SOURCE EXCERPT ->
※ ※ ※

Brett Kavanaugh could soon become the next U.S. Supreme Court Justice despite only 7% of his White House records being released to the public and other documents being heavily redacted by Judiciary Committee chair Chuck Grassley (R-Iowa).

Photo Credit: Office of Senator Ted Cruz

Republicans have argued that Democrats have more than 400,000 pages to review, enough, they say, to make a decision about the judge’s record on the bench. Democrats argue that those held documents could be crucial in deciding whether or not to nominate Kavanaugh to the highest bench — it turns out they are right.

On Thursday, a half dozen emails by Grassley and several from Senator Cory Booker revealed that Kavanaugh has misled the Senate at least four times. The emails also prove that Republicans have been withholding emails not for national security, as they claim, but rather, in part, because they paint Kavanaugh in a bad light.

The Judge Pryor Interview:

In 2004, Kavanaugh was asked, by the late Sen. Ted Kennedy if  Pryor’s extreme statements disturbed him. Kavanaugh told Kennedy at the time that he had no part in the selection or vetting of Judge Pryor. However, the judge had, in fact, interviewed Pryor.

※ ※ ※

GIVEN MATERIAL ->
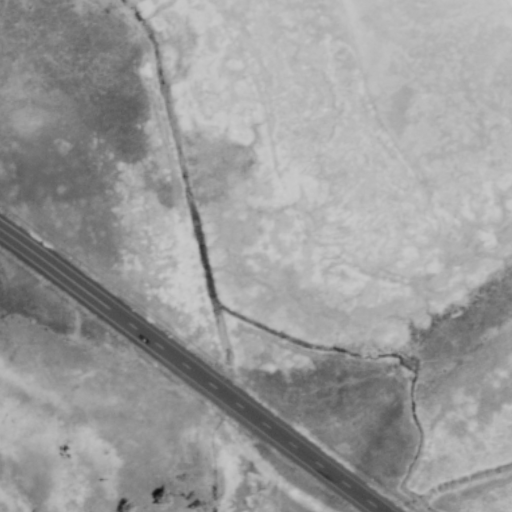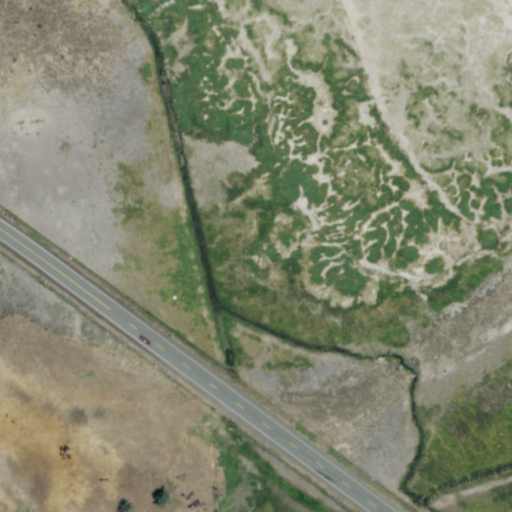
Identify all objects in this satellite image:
road: (188, 369)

※ ※ ※

WHAT YOU SHOULD DO ->
In the Kavanaugh text above, who asked him in 2004 whether Pryor's extreme statements disturbed him?

IN RESPONSE ->
The late Sen. Ted Kennedy